Can I use used EPDM from a teaf-off as a liner for a duck pond?


----------



## 1985gt (Dec 21, 2010)

Sure why not? We often sell or give away our ballast EPDM Tear off for people to use it for just that. If it has holes we will sell them a 1/4 gal of cleaner and primer and a few feet of cover tape. No reason it can't be used. I would suggest using ballasted EPDM and not any fully adhered. The insulation that maybe stuck to it might have some adverse affects on the pond.


----------



## [email protected] (Jul 13, 2012)

I was going to get fully adhered, I'll find out about ballast. Thanks.


----------



## Grumpy (Oct 29, 2008)

You can, but if there are any pin holes you're screwed!


----------



## [email protected] (Jul 13, 2012)

*pond liner*

AH, the voice of reason! OK, I'll quit being cheap and buy pond liner unless some has any other suggestions. Thanks.


----------



## TechGuy (Jun 12, 2012)

In smaller ponds Ive heard of issues with the chemicals geting the water out of balance. Bigger one's I think there's just to much water.

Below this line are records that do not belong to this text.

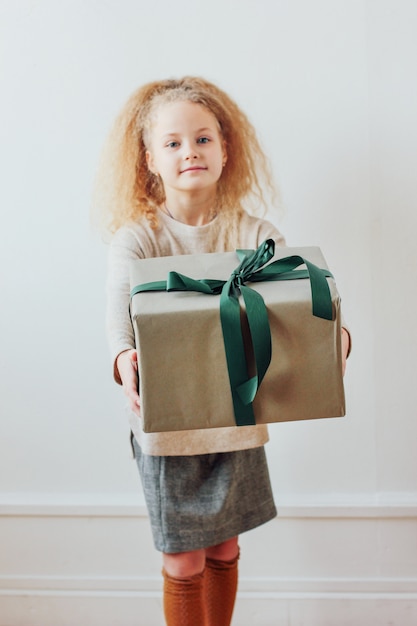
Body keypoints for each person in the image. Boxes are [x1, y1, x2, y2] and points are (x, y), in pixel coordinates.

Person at [95, 76, 351, 626]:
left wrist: (333, 336)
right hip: (167, 432)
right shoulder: (136, 238)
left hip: (237, 421)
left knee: (224, 550)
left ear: (225, 149)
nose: (190, 151)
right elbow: (119, 320)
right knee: (182, 559)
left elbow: (302, 298)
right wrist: (123, 360)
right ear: (149, 160)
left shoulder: (254, 232)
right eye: (173, 143)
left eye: (204, 138)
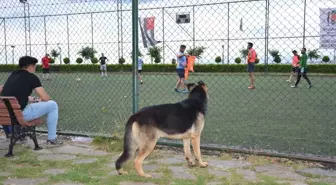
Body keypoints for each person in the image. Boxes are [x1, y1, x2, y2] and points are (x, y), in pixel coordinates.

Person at [1, 56, 63, 145]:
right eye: (35, 66)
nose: (35, 68)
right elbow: (46, 98)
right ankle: (52, 139)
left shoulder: (13, 75)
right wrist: (42, 99)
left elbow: (16, 94)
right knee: (52, 105)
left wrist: (34, 99)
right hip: (19, 116)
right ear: (30, 66)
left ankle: (17, 135)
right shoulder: (31, 77)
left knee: (31, 104)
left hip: (4, 115)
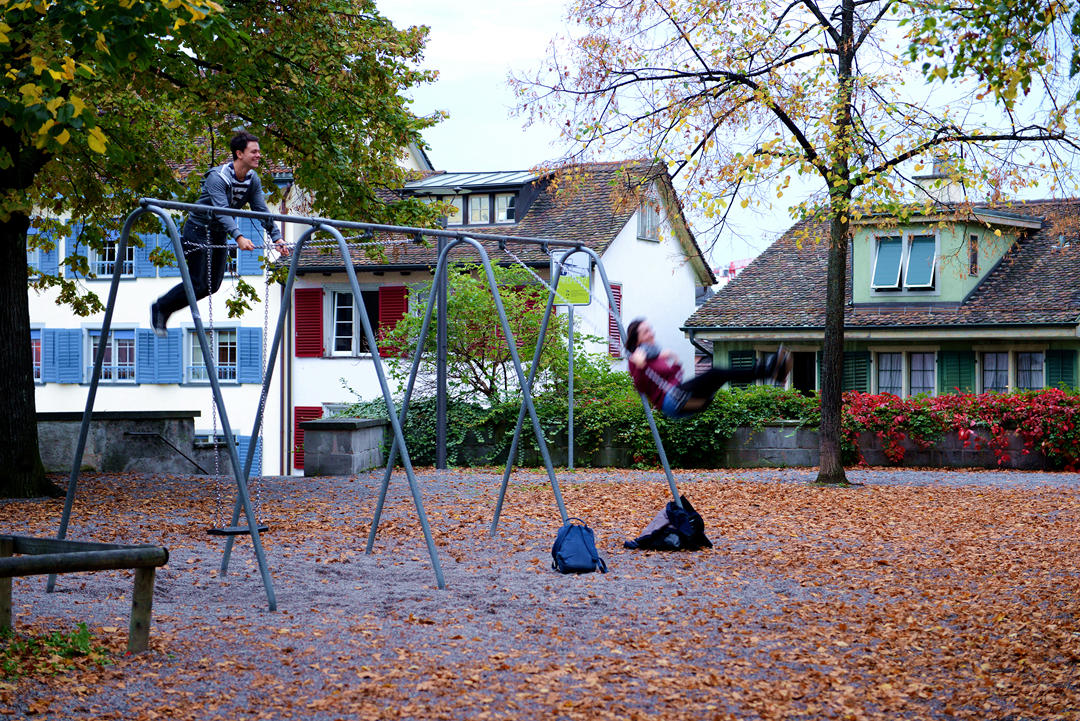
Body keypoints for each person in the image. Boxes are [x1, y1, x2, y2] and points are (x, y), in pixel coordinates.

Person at [151, 130, 289, 337]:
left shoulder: (252, 179)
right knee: (198, 282)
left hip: (217, 234)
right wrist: (239, 237)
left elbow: (260, 210)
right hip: (198, 230)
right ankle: (161, 307)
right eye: (254, 152)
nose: (259, 155)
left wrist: (276, 237)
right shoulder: (218, 177)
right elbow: (222, 210)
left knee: (211, 286)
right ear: (239, 154)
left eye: (259, 152)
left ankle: (165, 307)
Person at [625, 318, 792, 419]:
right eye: (646, 332)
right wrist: (639, 367)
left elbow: (675, 378)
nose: (651, 333)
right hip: (672, 403)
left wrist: (675, 363)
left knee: (721, 375)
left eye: (650, 329)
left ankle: (772, 372)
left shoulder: (655, 356)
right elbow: (640, 388)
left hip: (684, 398)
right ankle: (770, 371)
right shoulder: (635, 359)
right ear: (637, 339)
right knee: (715, 373)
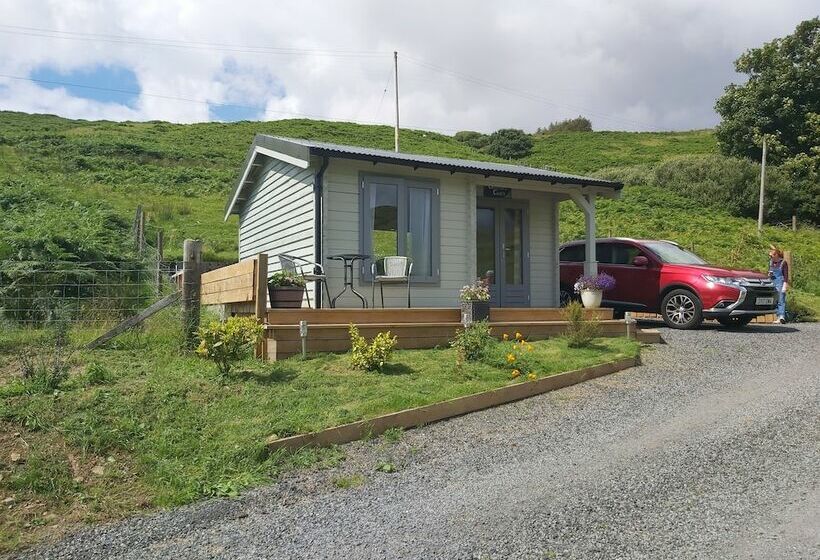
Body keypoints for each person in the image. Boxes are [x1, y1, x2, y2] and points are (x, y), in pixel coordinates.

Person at [768, 246, 789, 323]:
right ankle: (777, 316)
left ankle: (781, 316)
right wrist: (769, 274)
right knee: (775, 299)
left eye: (771, 255)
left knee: (781, 299)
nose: (770, 257)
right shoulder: (771, 262)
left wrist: (785, 285)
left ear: (776, 255)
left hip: (780, 282)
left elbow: (786, 275)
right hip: (772, 281)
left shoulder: (783, 263)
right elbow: (769, 271)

With that being said. We've actually ran a few leaks on a pond before. Customer drained it and we patched it all up.


----------



## shazapple (Dec 3, 2010)

I've been told by a distributor that he wont sell roofing EPDM to people who want it for their fish ponds because chemicals leach out and kill the fish.


----------



## Grumpy (Oct 29, 2008)

So the EPDM sold at home depot which to me looks exactly the same as the EPDM we put up on roofs, is different? I know it's 4x the price, that' why I looked at it, I thought "Hmm maybe we can cheap out on repairs and pick up a few feet at home cheapo instead of buying full rolls from my distributors." but like I said 3-4x the cost. 

Interesting. Either there is another chemical make up to EPDM, which in theory would no longer really make it EPDM, or your supplier is scared to get sued over some dead fish, which I can totally understand.


----------



## [email protected] (Jul 13, 2012)

I'm digging and making the pond myself so I'm ALL ears.... What exactly is pond liner anyway, just plastic?


----------



## shazapple (Dec 3, 2010)

From looking at Firestones website, their PondLiner is 45mil "Fish Safe" EPDM. Other than that they don't quantify how or why it is better for ponds than their roofing EPDM. I searched for "Pond liner vs roofing EPDM" and many people seemed to use roofing EPDM.


----------



## Grumpy (Oct 29, 2008)

[email protected] said:


> I'm digging and making the pond myself so I'm ALL ears.... What exactly is pond liner anyway, just plastic?


Pond liner is EPDM rubber, possibly with an altered chemistry. 

I suppose you could use PVC as well, though I have never seen it done, probably because it's twice the price of EPDM.


----------



## [email protected] (Jul 13, 2012)

Thanks Y'all.


----------